──────── Given records ────────
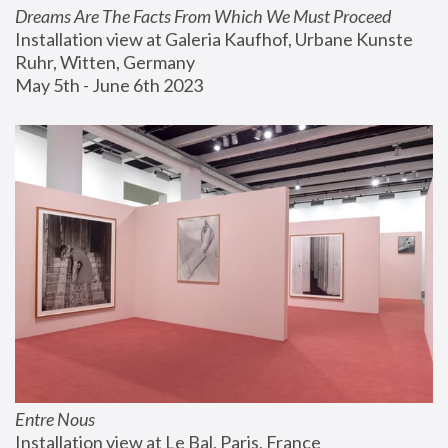
Dreams Are The Facts From Which We Must Proceed
Installation view at Galeria Kaufhof, Urbane Kunste 
Ruhr, Witten, Germany
May 5th - June 6th 2023
Entre Nous
Installation view at Le Bal, Paris, France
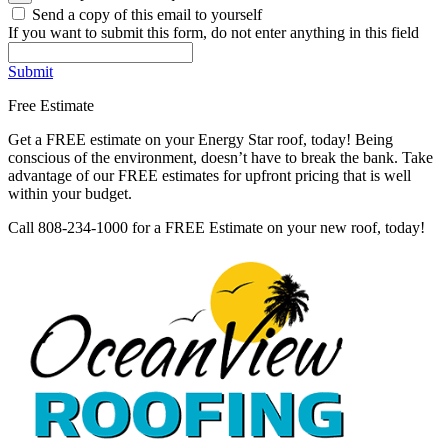
Send a copy of this email to yourself
If you want to submit this form, do not enter anything in this field
Submit
Free Estimate
Get a FREE estimate on your Energy Star roof, today! Being
conscious of the environment, doesn’t have to break the bank. Take
advantage of our FREE estimates for upfront pricing that is well
within your budget.
Call 808-234-1000 for a FREE Estimate on your new roof, today!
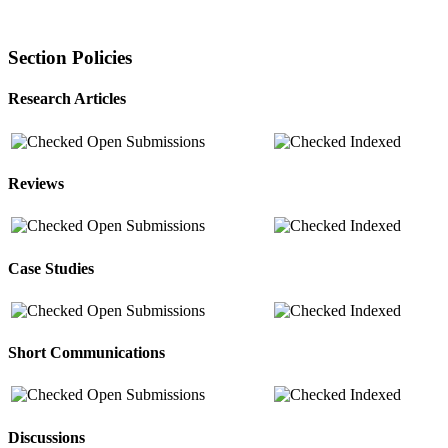
Section Policies
Research Articles
Open Submissions
Indexed
Reviews
Open Submissions
Indexed
Case Studies
Open Submissions
Indexed
Short Communications
Open Submissions
Indexed
Discussions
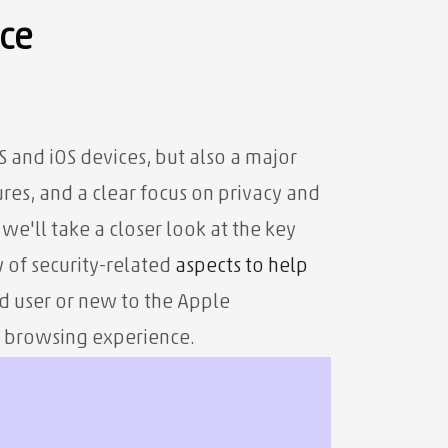
nce
and iOS devices, but also a major
ures, and a clear focus on privacy and
, we'll take a closer look at the key
w of security-related
aspects to help
d user or new to the Apple
r browsing experience.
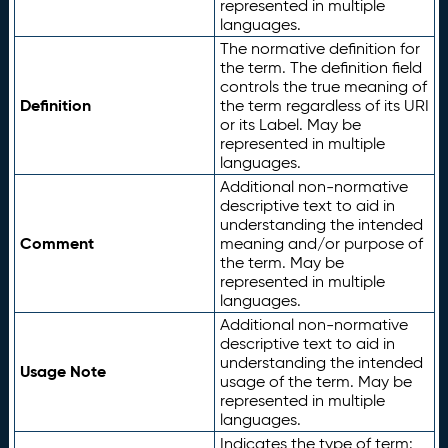
represented in multiple
languages.
The normative definition for
the term. The definition field
controls the true meaning of
Definition
the term regardless of its URI
or its Label. May be
represented in multiple
languages.
Additional non-normative
descriptive text to aid in
understanding the intended
Comment
meaning and/or purpose of
the term. May be
represented in multiple
languages.
Additional non-normative
descriptive text to aid in
understanding the intended
Usage Note
usage of the term. May be
represented in multiple
languages.
Indicates the type of term:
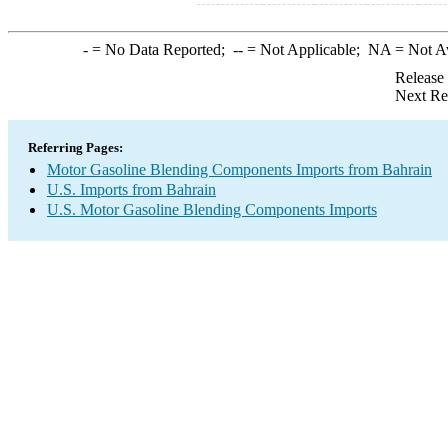
-
= No Data Reported;
--
= Not Applicable;
NA
= Not A
Release
Next Re
Referring Pages:
Motor Gasoline Blending Components Imports from Bahrain
U.S. Imports from Bahrain
U.S. Motor Gasoline Blending Components Imports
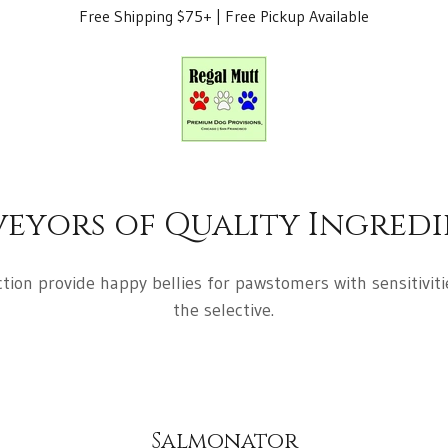
Free Shipping $75+ | Free Pickup Available
veyors of Quality Ingredi
tion provide happy bellies for pawstomers with sensitivitie
the selective.
Salmonator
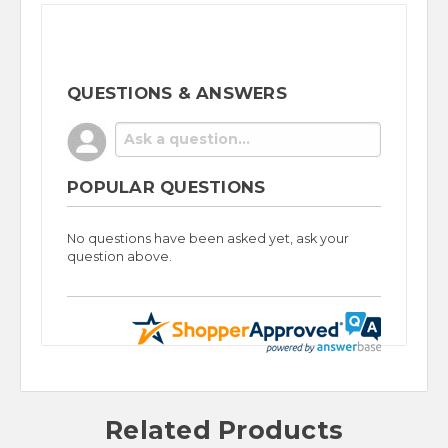
QUESTIONS & ANSWERS
POPULAR QUESTIONS
No questions have been asked yet, ask your
question above.
Related Products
────────
Your task - Retype the records above word for word, from their first line through the line containing "Send a copy of this email to yourself", and leave out every picture.

Response below -
Dreams Are The Facts From Which We Must Proceed
Installation view at Galeria Kaufhof, Urbane Kunste 
Ruhr, Witten, Germany
May 5th - June 6th 2023
Entre Nous
Installation view at Le Bal, Paris, France
Send a copy of this email to yourself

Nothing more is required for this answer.